In their war with the Afghans, the Soviets had rarely lost a battle, but they found little respect. Why? Because their war like this war was not a contest of gladiators with the population as an audience watching safely from the cheap seats. War in the green zones destroyed their homes and endangered their lives. Afghans told me they would far more respect a man who protected their families, homes and fields than a strongman who had proved his prowess.

Month after month, the biggest story that emerged from Afghanistan was the latest incident of a raid by special forces that ended up killing ordinary Afghans.

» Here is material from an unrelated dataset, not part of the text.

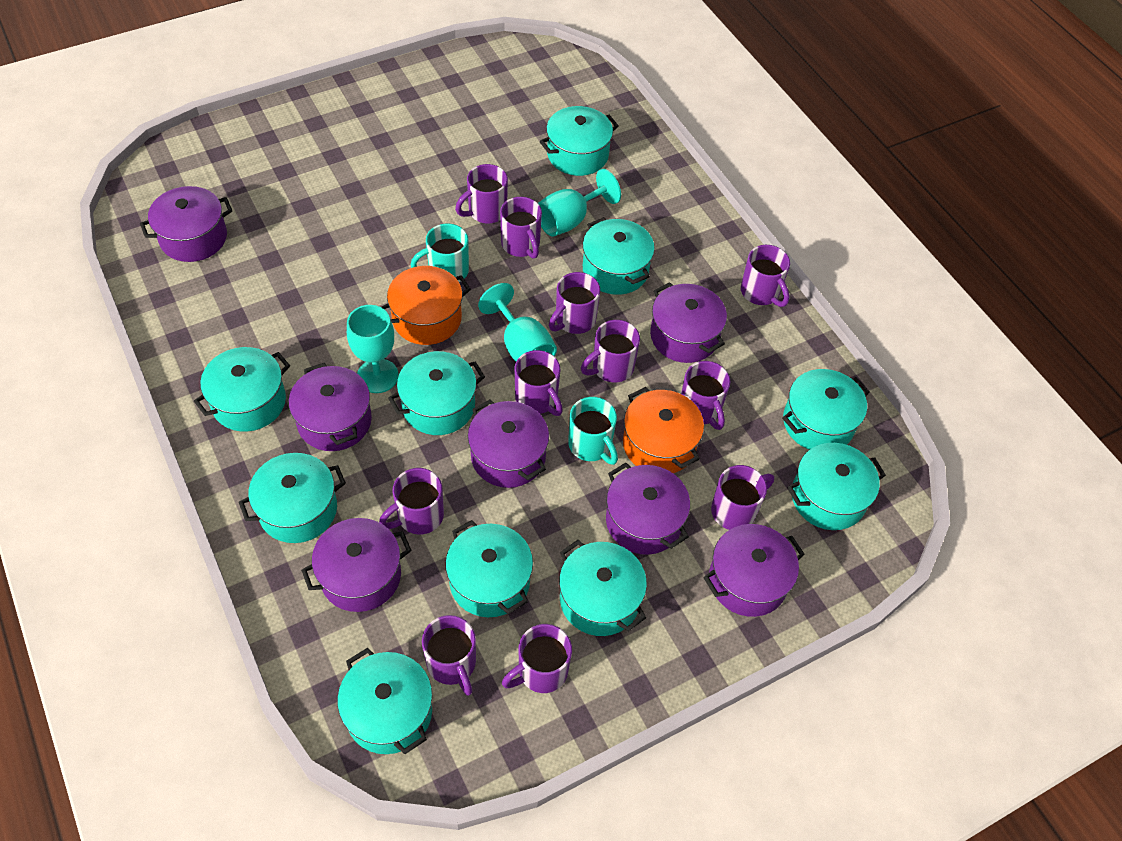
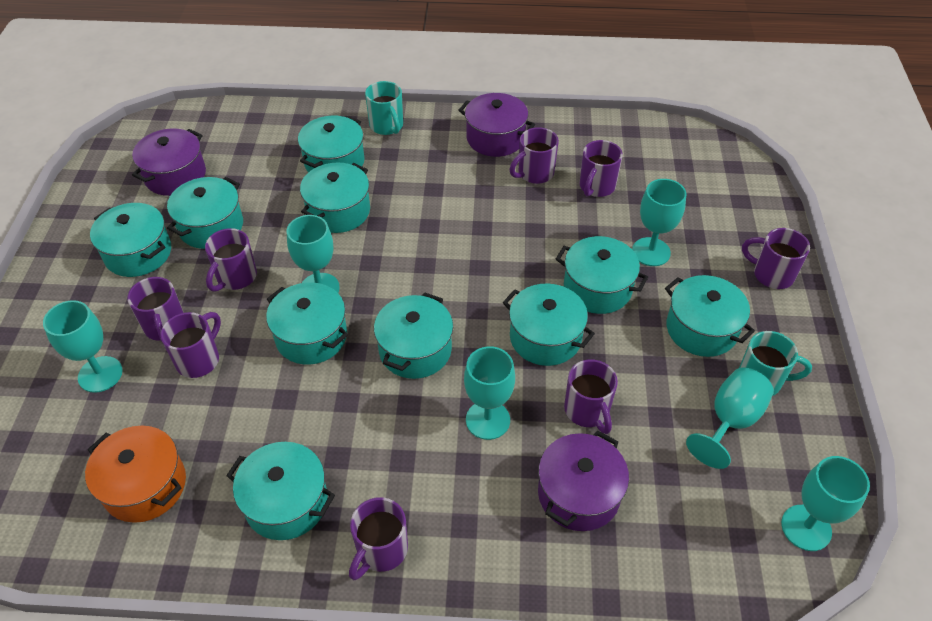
orange pot: 2 -> 1
purple mug: 11 -> 8
purple pot: 7 -> 3
turquoise goblet: 3 -> 6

In one of the worst, on 22 August 2008, at least thirty-three civilians were killed during a raid by a Spectre gunship in the province of Herat according to a Pentagon inquiry ordered after the US military at first said only five or six civilians died. According to the Afghan parliament, another air strike in July also hit a wedding party and killed forty-seven people including the bride. These were just the biggest incidents.

After Barack Obama was elected president, rather than sending his congratulations, President Karzai appealed for action to stop these raids. ‘The fight against terrorism cannot be won by bombardment of our villages,’ Mr Karzai said. ‘My first demand from the US president, when he takes office, would be to end civilian casualties in Afghanistan and take the war to places where there are terrorist nests and training centres.’

The facts as always were murky, but what many continued to question was the very strategy of the ‘take down’ of senior Taliban commanders. After two years in which a cross had been put through the name of almost every identified senior Taliban leader in Helmand, there was precious little evidence of any effect.

Stirrup said while killing Taliban foot soldiers might be ‘absolutely necessary’ when you were confronted by them, strategically it did not take you forward. Key leaders, such as those who organized suicide bombers, for example, were people ‘you need to target in terms of your offensive operations’. He believed that those who replaced the dead leaders were likely to be less effective than their predecessors. But others feared they were killing those who ultimately could deliver a peace settlement – and helping instead to spawn a new generation of extremists.

Most of the raids that killed civilians were led by US special forces, who operated under rules of engagement which allowed them to judge the prize of a high-value target as worth the risk of some civilian deaths. British special forces, under NATO command, operated under different rules which, as senior generals explained, boiled down to less tolerance of civilian casualties.

Yet it was wrong to see British special force raids as immune from killing civilians. When I last visited Helmand, there was local outrage over a Special Boat Service raid on an alleged drugs smuggler in the Nad Ali district in which a villager and his six-year-old son were killed. A soldier thought the man was reaching for a gun, although he proved to be unarmed. A ricocheting bullet struck the boy. Speaking at a shura , Colonel Neil Hutton, then deputy commander of British forces in Helmand, said some military operations involved ‘forces coming from other areas’ and ‘very often they don’t tell us’ in advance. ‘It only takes one incident to undermine everything we are doing here.’ Hutton had the courage to visit the family involved to apologize and pay compensation. But even as this case was being dealt with, reports came in of a patrol by British special forces in southern Helmand which had called in an air strike during a fire fight with the Taliban. The bombs killed two women and two children who had been ‘hiding in the rocks with the insurgents’, according to commanders.